Yesterday, the headlines were:
Schools urged to do more
‘What now?’ I found myself thinking…. Another media spin on what teachers are not doing? But actually, in a bizarre twist, I did actually agree. The Samaritans and YoungMinds both say anti-suicide classes should be a mandatory part of the school curriculum. The two leading mental health charities claim that these ’emotional health’ lessons in schools could help young people to learn about coping skills and have conversations about seeking help. Having been a teacher for more than a decade, I couldn’t agree more and it would certainly help my colleagues still in the profession if they were provided with training about how to help young people deal with these issues.
As with many twenty-first century concerns, this is by no means a new issue for young people, or indeed for individuals of any age. There are an enormous number of pressures in today’s society and so, the need for coping mechanisms has never been greater.
Many famous artists and authors have not been versed with these strategies and some extremely talented individuals have been lost from the world too early.
Ernest Hemingway.
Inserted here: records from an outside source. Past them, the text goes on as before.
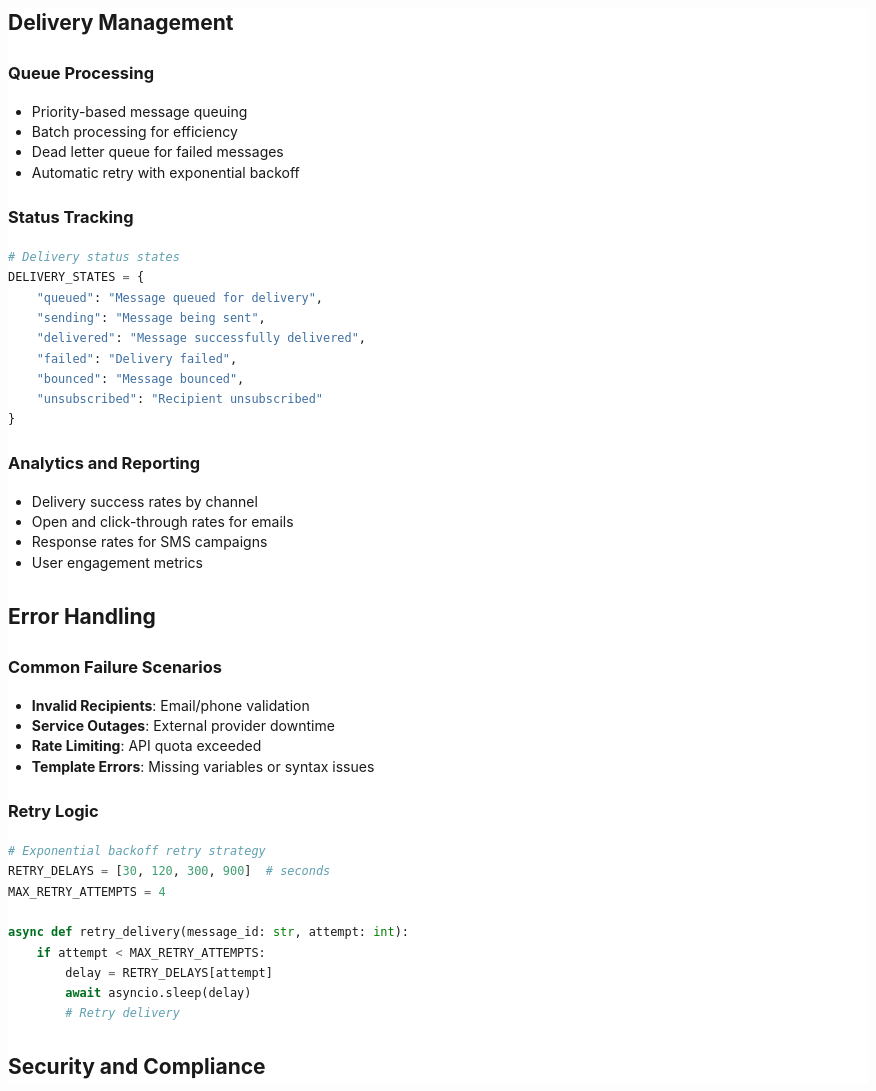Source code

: ## Delivery Management

### **Queue Processing**
- Priority-based message queuing
- Batch processing for efficiency
- Dead letter queue for failed messages
- Automatic retry with exponential backoff

### **Status Tracking**
```python
# Delivery status states
DELIVERY_STATES = {
    "queued": "Message queued for delivery",
    "sending": "Message being sent",
    "delivered": "Message successfully delivered",
    "failed": "Delivery failed",
    "bounced": "Message bounced",
    "unsubscribed": "Recipient unsubscribed"
}
```

### **Analytics and Reporting**
- Delivery success rates by channel
- Open and click-through rates for emails
- Response rates for SMS campaigns
- User engagement metrics

## Error Handling

### **Common Failure Scenarios**
- **Invalid Recipients**: Email/phone validation
- **Service Outages**: External provider downtime
- **Rate Limiting**: API quota exceeded
- **Template Errors**: Missing variables or syntax issues

### **Retry Logic**
```python
# Exponential backoff retry strategy
RETRY_DELAYS = [30, 120, 300, 900]  # seconds
MAX_RETRY_ATTEMPTS = 4

async def retry_delivery(message_id: str, attempt: int):
    if attempt < MAX_RETRY_ATTEMPTS:
        delay = RETRY_DELAYS[attempt]
        await asyncio.sleep(delay)
        # Retry delivery
```

## Security and Compliance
Ernest had the genetic disease hemochromatosis, in which the inability to metabolise iron culminates in mental and physical deterioration. Having lost his father, sister Ursula and brother Leicester, to suicide, Ernest went the same way in 1961.
Virginia Woolf – born Adeline Virginia Stephen – was an English writer and one of the foremost modernists of the twentieth century. Suffering from depression, Woolf put on her overcoat on 28 March 1941, filled its pockets with stones, walked into the River Ouse near her home, and drowned herself.
In a Radio 1 documentary, Professor Green explains how his life and lyrics have been coloured by his father’s suicide and last night, he presented Suicide Survivors on BBC Radio 1 on 20 January at 21:00. Well worth listening to…. in my opinion….
Remember, no-one is alone. A vast amount of help is available, if/when people need it.